764 Gedania

Discovery
- Discovered by: F. Kaiser
- Discovery site: Heidelberg Obs.
- Discovery date: 26 September 1913

Designations
- Pronunciation: /ɡɪˈdeɪniə/
- Named after: City of Gdańsk
- Alternative designations: A913 SF · A902 WD A908 YE · A918 TA 1913 SU
- Minor planet category: main-belt · (outer); background;

Orbital characteristics
- Epoch 31 May 2020 (JD 2459000.5)
- Uncertainty parameter 0
- Observation arc: 117.43 yr (42,893 d)
- Aphelion: 3.5027 AU
- Perihelion: 2.9000 AU
- Semi-major axis: 3.2013 AU
- Eccentricity: 0.0941
- Orbital period (sidereal): 5.73 yr (2,092 d)
- Mean anomaly: 242.58°
- Mean motion: 0° 10^{m} 19.56^{s} / day
- Inclination: 10.018°
- Longitude of ascending node: 258.94°
- Argument of perihelion: 156.65°

Physical characteristics
- Mean diameter: 58.28±1.4 km; 64.338±14.27 km; 74.59±1.39 km;
- Synodic rotation period: 24.9751±0.0007 h
- Geometric albedo: 0.052±0.002; 0.0608±0.03; 0.0840±0.004;
- Spectral type: Tholen = C; Caa (S3OS2-TH); Ch (S3OS2-BB); B–V = 0.737±0.014; U–B = 0.400±0.043;
- Absolute magnitude (H): 9.6; 9.7;

= 764 Gedania =

Main-belt asteroid

764 Gedania (prov. designation: or ) is a large background asteroid from the outer regions of the asteroid belt, approximately 60 km in diameter. It was discovered on 26 September 1913, by German astronomer Franz Kaiser at the Heidelberg-Königstuhl State Observatory in southwest Germany. The carbonaceous C-type asteroid has a rotation period of 24.98 hours. It was named after the Polish city of Gdańsk where the discoverer was an assistant at the observatory during the 1920s.

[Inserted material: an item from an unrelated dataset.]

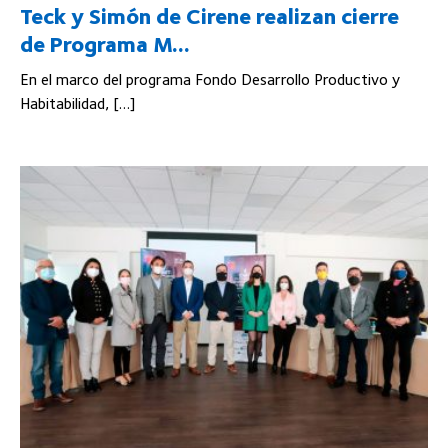
Teck y Simón de Cirene realizan cierre
de Programa M...
En el marco del programa Fondo Desarrollo Productivo y
Habitabilidad, […]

== Orbit and classification ==

Gedania is a non-family asteroid of the main belt's background population when applying the hierarchical clustering method to its proper orbital elements. It orbits the Sun in the outer asteroid belt at a distance of 2.9–3.5 AU once every 5 years and 9 months (2,092 days; semi-major axis of 3.2 AU). Its orbit has an eccentricity of 0.09 and an inclination of 10° with respect to the ecliptic. The body's observation arc begins with its first observation as at Heidelberg Observatory in November 1902, almost 11 years prior to its official discovery observation by Franz Kaiser.

== Naming ==

This minor planet was named after the Latin name of the city of Gdańsk, Poland (formerly Free City of Danzig) where the discoverer, Franz Kaiser (1891–1962), was an assistant at the observatory during the early 1920s. The official naming citation was mentioned in The Names of the Minor Planets by Paul Herget in 1955 (H 77). Asteroid 1419 Danzig was also named by its German name for the city of Gdańsk.

== Physical characteristics ==

In the Tholen classification, Gedania is a common carbonaceous C-type asteroid. It has also been classified as a hydrated Ch-type and as a Caa type in the Tholen- and SMASS-like taxonomic variant of the Small Solar System Objects Spectroscopic Survey (S3OS2).

=== Rotation period ===

In February 2006, a rotational lightcurve of Gedania was obtained from photometric observations by collaborating astronomers Roberto Crippa, Federico Manzini , René Roy, Donn Starkey, Raoul Behrend and Laurent Bernasconi. Lightcurve analysis gave a rotation period of 24.9751±0.0007 hours with a brightness variation of 0.35±0.01 magnitude (U=2). Observations by Aznar, Brinsfield and Pál, gave an alternative period determination of 19.16±0.04, 24.817±0.005 and 25.1172±0.0005 hours, respectively (U=2/2/2).

=== Diameter and albedo ===

According to the surveys carried out by the Infrared Astronomical Satellite IRAS, the NEOWISE mission of NASA's Wide-field Infrared Survey Explorer and the Japanese Akari satellite, Gedania measures 58.28±1.4, 64.338±14.27 and 74.59±1.39 kilometers in diameter and its surface has an albedo of 0.0840±0.004, 0.0608±0.03 and 0.052±0.002, respectively. The Collaborative Asteroid Lightcurve Link derives an albedo of 0.0754 and a diameter of 58.18 kilometers based on an absolute magnitude of 9.6. An alternative mean-diameter measurement published by the WISE team gave (66.30±18.01 km) with corresponding albedo of (0.04±0.05). On 5 February 2006, an asteroid occultation of Gedania gave a best-fit ellipse dimension of (58.0±x km), with a poor quality rating of 1. These timed observations are taken when the asteroid passes in front of a distant star.